TAFAZZIN and NLRX1 regulate inflammatory signaling in cardiomyocytes under hypoxia. A. AC16 and H9c2 cells were transfected with expression vectors for TAFAZZIN and NLRX1 to prevent their reduction under hypoxic conditions. Additionally, TRMT10C was knocked down in AC16 and H9c2 cells under these conditions. Immunofluorescence analysis was performed to observe the distribution of p65 in the cytoplasm and nucleus. The scale bar in the figures represents 10 μm. B. Following similar cell treatments, western blotting was conducted to detect NF-κB (p65) in the cell nucleus, as well as p-p65, p65, NLRP3, ASC, and Caspase-1 in the cells. Co-immunoprecipitation (Co-IP) assays were performed to assess the interaction between NLRP3 and ASC.

Figure 10

Knockout (KO) of TRMT10C attenuates cardiac damage in a mouse model of CME. A. The flowchart illustrates the process of TRMT10C knockout in C57BL/6 mice.

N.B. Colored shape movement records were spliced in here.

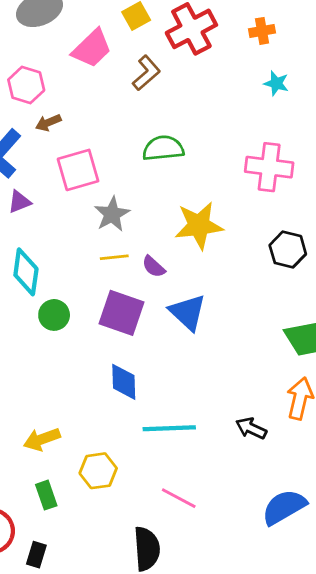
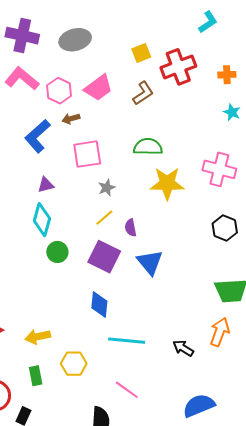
pink trapezoid: (92, 48) -> (98, 88), moved
purple triangle: (19, 202) -> (46, 185), moved
gray star: (112, 214) -> (107, 188), size x0.7
yellow star: (199, 225) -> (167, 183), moved
yellow line: (114, 257) -> (104, 218), turned -42
purple semicircle: (154, 267) -> (131, 228), turned 30

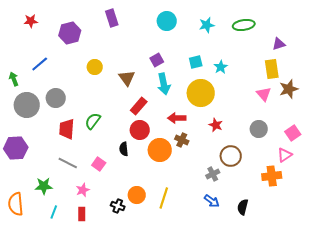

B. A PCR assay was conducted to detect the mRNA levels of TRMT10C, TAFAZZIN, and NLRX1 in the sham and CME models of TRMT10C-Ctrl and TRMT10C-KO mice. C. Western blotting was performed to assess the protein levels of TRMT10C, TAFAZZIN, and NLRX1 in the sham and CME models of TRMT10C-Ctrl and TRMT10C-KO mice. D. Immunohistochemistry was conducted to detect TRMT10C, TAFAZZIN, and NLRX1 proteins in the sham and CME models of TRMT10C-Ctrl and TRMT10C-KO mice. The scale bar in the 200X images represents 120 μm, while the scale bar in the 400X images represents 50 μm. E. Echocardiography was used to measure the left ventricular ejection fraction (LVEF) and left ventricular fractional shortening (LVFS) to evaluate heart function. **p < 0.01 and ***p < 0.001 (n = 6). F. A TUNEL assay was conducted to assess apoptosis in heart tissues. The scale bar in the figures represents 50 μm. **p < 0.01 and ***p < 0.001 (n = 6).

Figure 11

Mechanistic diagram illustrating the detrimental effects of TRMT10C in the nucleus under hypoxic conditions via m1A modification. CPT1A is a succinyltransferase responsible for protein succinylation. The reduction in CPT1A and succinyl-CoA levels inhibits the succinylation of TRMT10C in cardiomyocytes during CME. This suppression of TRMT10C succinylation enhances its binding to KPNA4, facilitating the transport of TRMT10C from the cytoplasm to the nucleus instead of to the mitochondria. In the nucleus, TRMT10C promotes the decay of TAFAZZIN and NLRX1 through m1A modification. The reduction of TAFAZZIN and NLRX1 is associated with impaired mitophagy, which may lead to increased apoptosis and reactive oxygen species (ROS) production. Additionally, the decrease in TAFAZZIN and NLRX1 facilitates the activation of inflammatory signaling pathways, such as NF-κB and NLRP3. The reduced levels of NLRX1 promote the interaction between ASC and NLRP3, thereby activating the NLRP3 signaling pathway and inducing the production of inflammatory factors.